Conclusion
looking back and next steps
Talk About It
- We created this guide because nothing like it existed
- It is incomplete, and we'd like your help
- Share what you've learned by giving talks like [DelBoca2024]
or on social media
- Preferably Mastodon rather than X or Bluesky, because the latter are single points of institutional failure
- Share what hasn't worked as well so that other people don't have to find those landmines the hard way
- And sharing your experiences during difficult times protects your mental health [Pennebaker2016, Cullen2022]
- Take time to grieve
- The end of years of work will hurt, even if it is voluntary
- Your colleagues may be suffering as well
- And those who haven't been hit (yet) may have survivors' guilt
- Remember: people often become altruistic, resourceful, and brave in the wake of disaster [Solnit2010, Yang2024]
Organize
There's no point surviving today's flood if you drown in tomorrow's.
— variously attributed
- The best way for researchers to take preventive action
is to become active in professional associations
and push them to take meaningful action
- Unfortunately, there aren't meaningful professional associations in the software industry to join and push
- And the idea of doing this makes many people uncomfortable
- Membership in voluntary organizations has declined over several decades [Putnam2020]

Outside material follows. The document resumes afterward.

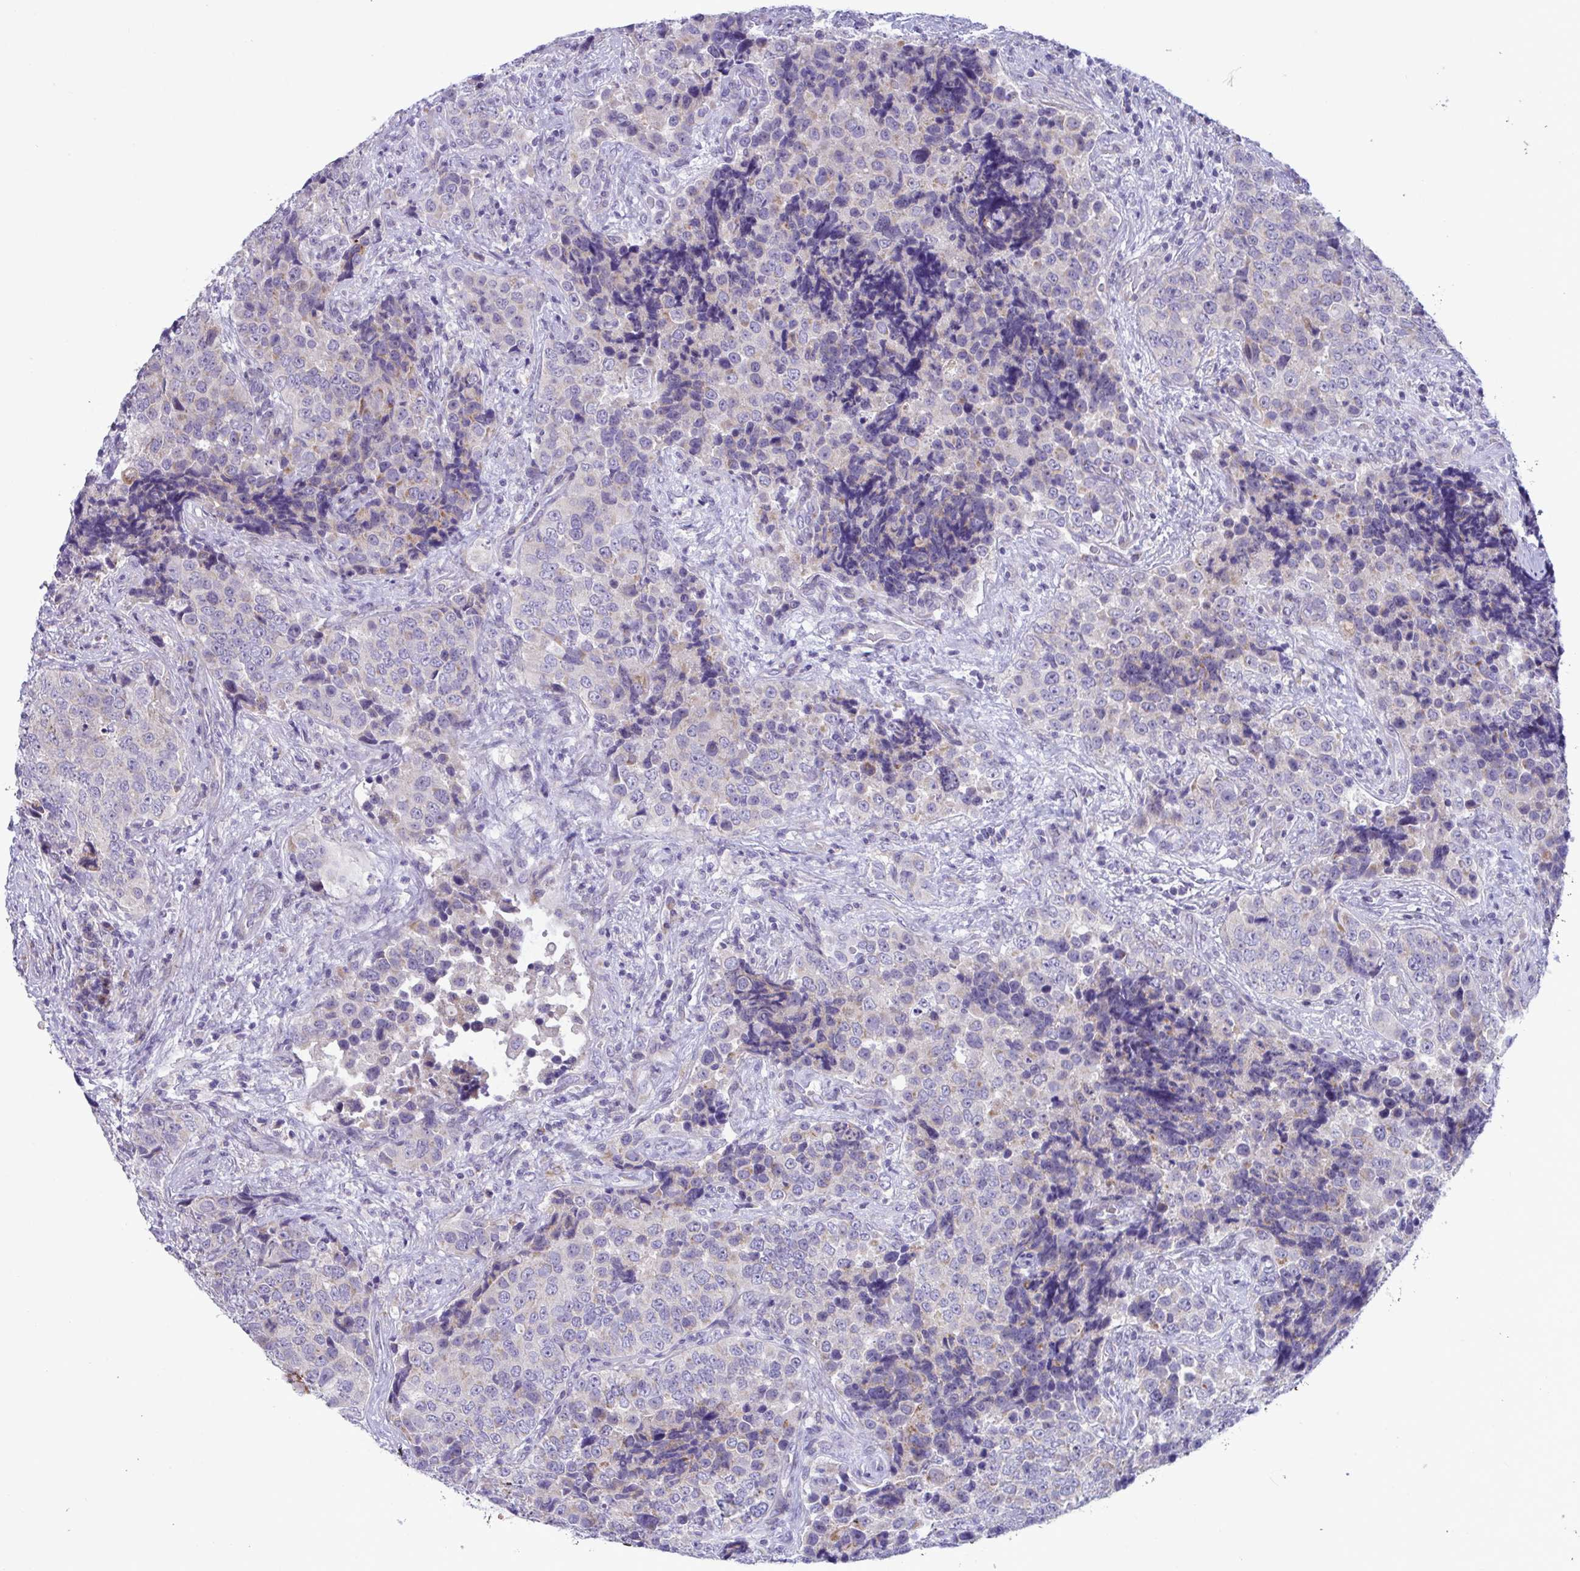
{"staining": {"intensity": "weak", "quantity": "<25%", "location": "cytoplasmic/membranous"}, "tissue": "urothelial cancer", "cell_type": "Tumor cells", "image_type": "cancer", "snomed": [{"axis": "morphology", "description": "Urothelial carcinoma, NOS"}, {"axis": "topography", "description": "Urinary bladder"}], "caption": "The photomicrograph reveals no significant positivity in tumor cells of transitional cell carcinoma. Brightfield microscopy of immunohistochemistry stained with DAB (brown) and hematoxylin (blue), captured at high magnification.", "gene": "DTX3", "patient": {"sex": "male", "age": 52}}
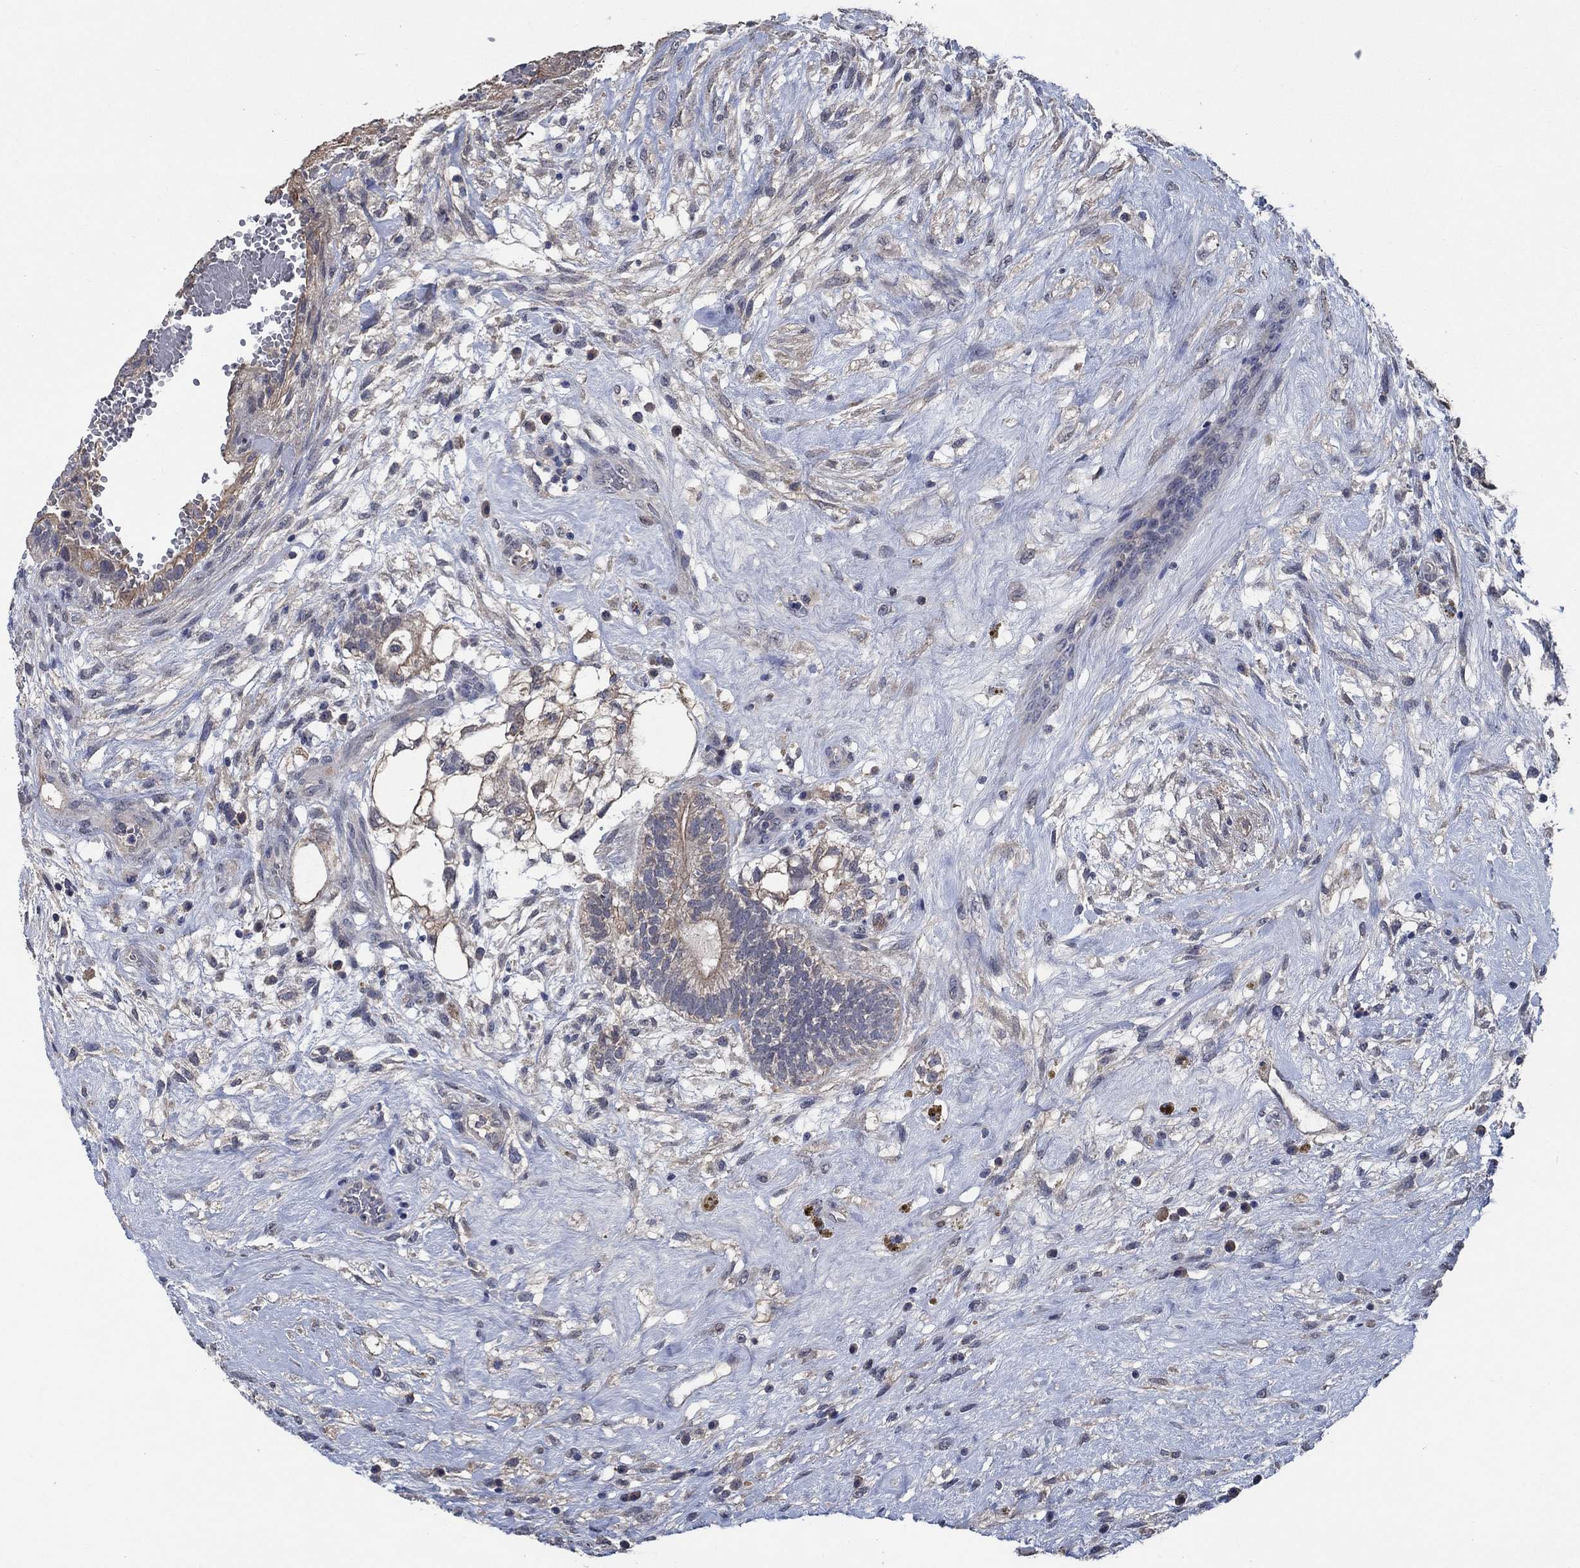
{"staining": {"intensity": "moderate", "quantity": "<25%", "location": "cytoplasmic/membranous"}, "tissue": "testis cancer", "cell_type": "Tumor cells", "image_type": "cancer", "snomed": [{"axis": "morphology", "description": "Normal tissue, NOS"}, {"axis": "morphology", "description": "Carcinoma, Embryonal, NOS"}, {"axis": "topography", "description": "Testis"}, {"axis": "topography", "description": "Epididymis"}], "caption": "The photomicrograph shows a brown stain indicating the presence of a protein in the cytoplasmic/membranous of tumor cells in testis cancer.", "gene": "OBSCN", "patient": {"sex": "male", "age": 32}}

- Which means we're out of practice
- Unfortunately, the bad guys aren't
- Who is more likely to run for a school board seat: someone with a PhD in epidemiology or an anti-vax conspiracy theorist?
- Right now we have to focus on preserving what we have
- But playing defense is just a way to lose more slowly
- See Organizational Change for Open Science for ideas
Exercises
One Thing to Do This Week
Identify one concrete action you will take in the next five working days to make your project easier to close when the time comes. Write it down and share it with a partner, who will follow up with you next week.
Make a Pitch
-
Draft a 90-second verbal pitch to convince one skeptical colleague to join a professional organization or sign onto a collective statement. The pitch must name a specific organization or action, not just the general idea of getting involved.
-
Deliver the pitch to a partner playing a genuinely skeptical colleague: someone who is too busy, thinks individual action is futile, or worries about political exposure in their institution.
What objections came up? Which were hardest to answer? What would you need to know or believe differently to answer them convincingly?